-- start --
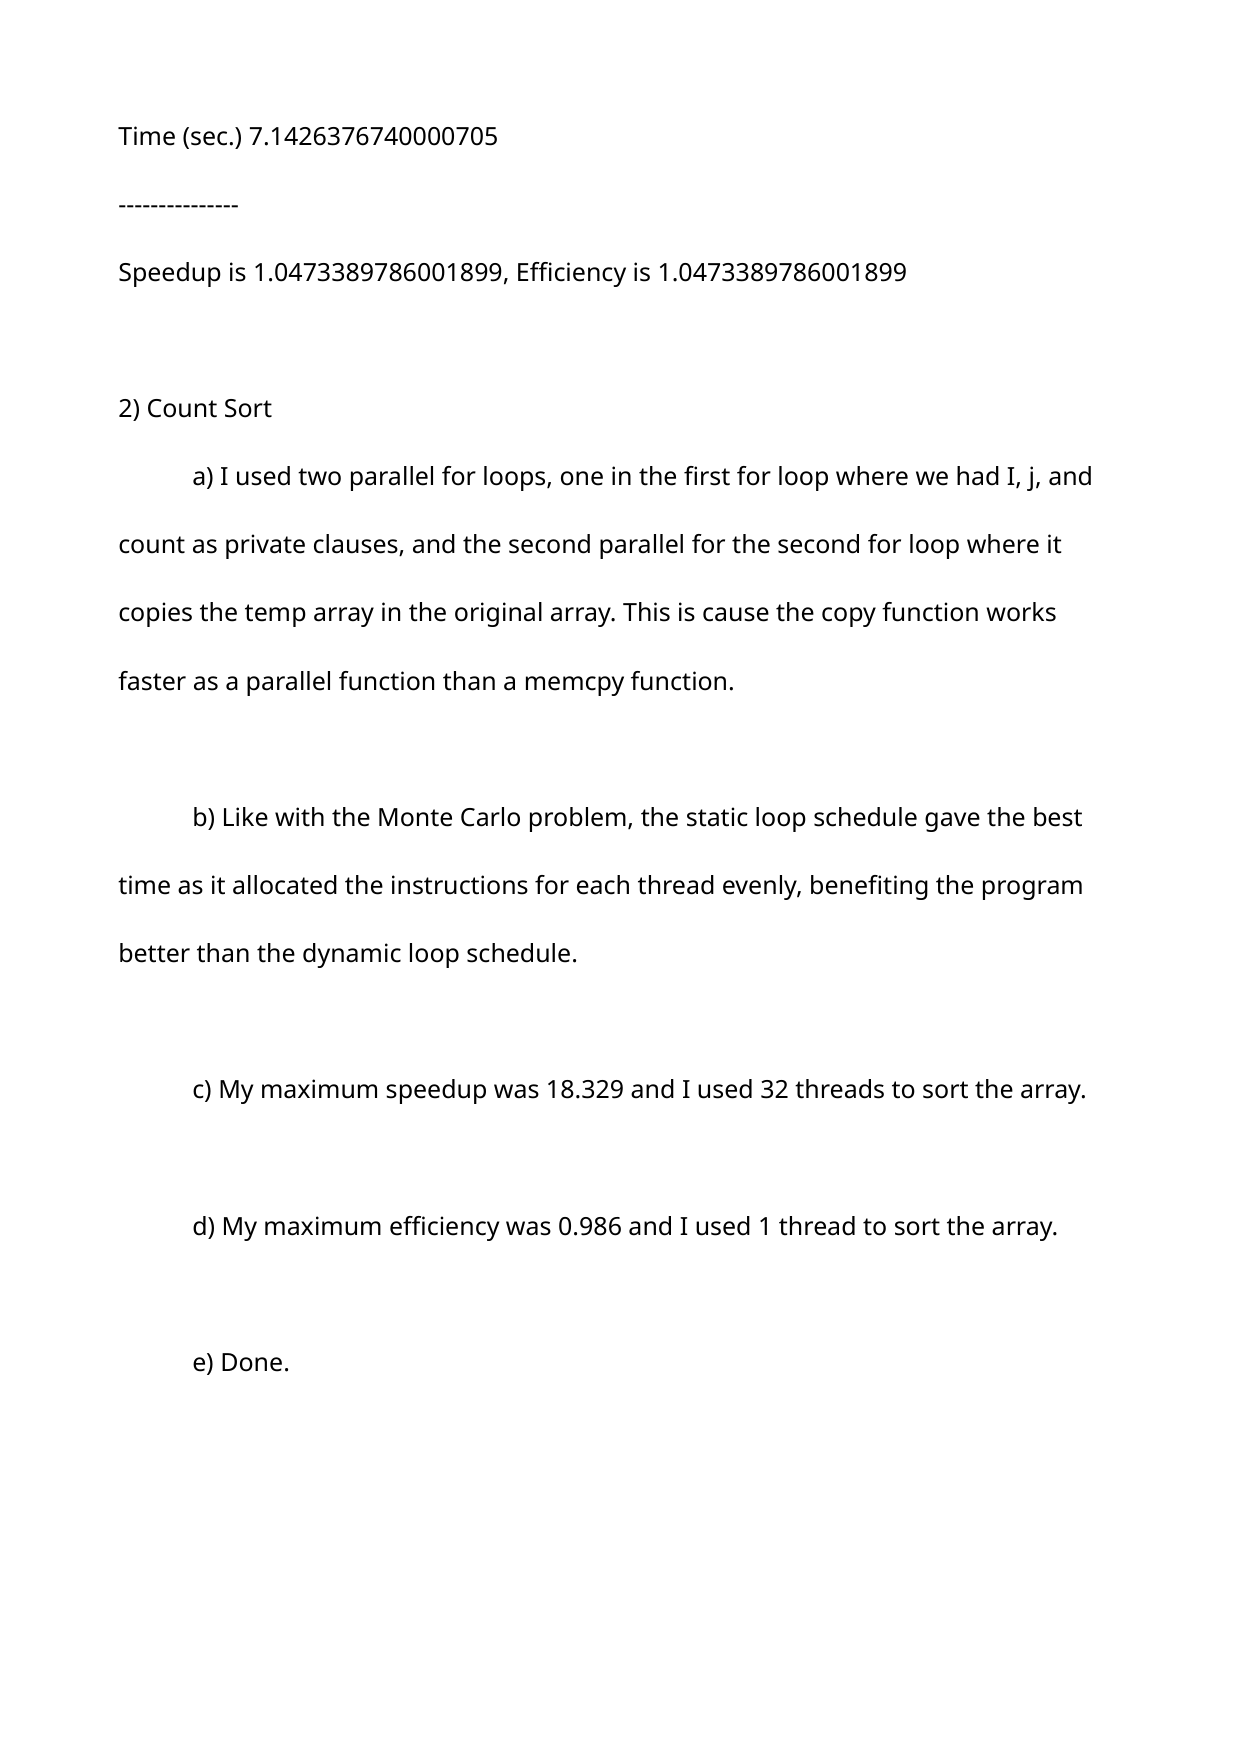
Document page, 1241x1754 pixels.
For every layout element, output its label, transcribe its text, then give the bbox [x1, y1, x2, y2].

text c) My maximum speedup was 18.329 and I used 32 threads to sort the array. [118, 1072, 1122, 1106]
text --------------- [118, 186, 1122, 220]
text 2) Count Sort [118, 391, 1122, 425]
text Speedup is 1.0473389786001899, Efficiency is 1.0473389786001899 [118, 254, 1122, 288]
text e) Done. [118, 1344, 1122, 1378]
text b) Like with the Monte Carlo problem, the static loop schedule gave the best time as it allocated the instructions for each thread evenly, benefiting the program better than the dynamic loop schedule. [118, 799, 1122, 970]
text d) My maximum efficiency was 0.986 and I used 1 thread to sort the array. [118, 1208, 1122, 1242]
text Time (sec.) 7.1426376740000705 [118, 118, 1122, 152]
text a) I used two parallel for loops, one in the first for loop where we had I, j, and count as private clauses, and the second parallel for the second for loop where it copies the temp array in the original array. This is cause the copy function works faster as a parallel function than a memcpy function. [118, 459, 1122, 697]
-- end --
## What to produce
Write out every line of the entries above exactly as it appears, leaving out the pictures.

## Task result
Document page, 1241x1754 pixels.
For every layout element, output its label, transcribe its text, then give the bbox [x1, y1, x2, y2].

text c) My maximum speedup was 18.329 and I used 32 threads to sort the array. [118, 1072, 1122, 1106]
text --------------- [118, 186, 1122, 220]
text 2) Count Sort [118, 391, 1122, 425]
text Speedup is 1.0473389786001899, Efficiency is 1.0473389786001899 [118, 254, 1122, 288]
text e) Done. [118, 1344, 1122, 1378]
text b) Like with the Monte Carlo problem, the static loop schedule gave the best time as it allocated the instructions for each thread evenly, benefiting the program better than the dynamic loop schedule. [118, 799, 1122, 970]
text d) My maximum efficiency was 0.986 and I used 1 thread to sort the array. [118, 1208, 1122, 1242]
text Time (sec.) 7.1426376740000705 [118, 118, 1122, 152]
text a) I used two parallel for loops, one in the first for loop where we had I, j, and count as private clauses, and the second parallel for the second for loop where it copies the temp array in the original array. This is cause the copy function works faster as a parallel function than a memcpy function. [118, 459, 1122, 697]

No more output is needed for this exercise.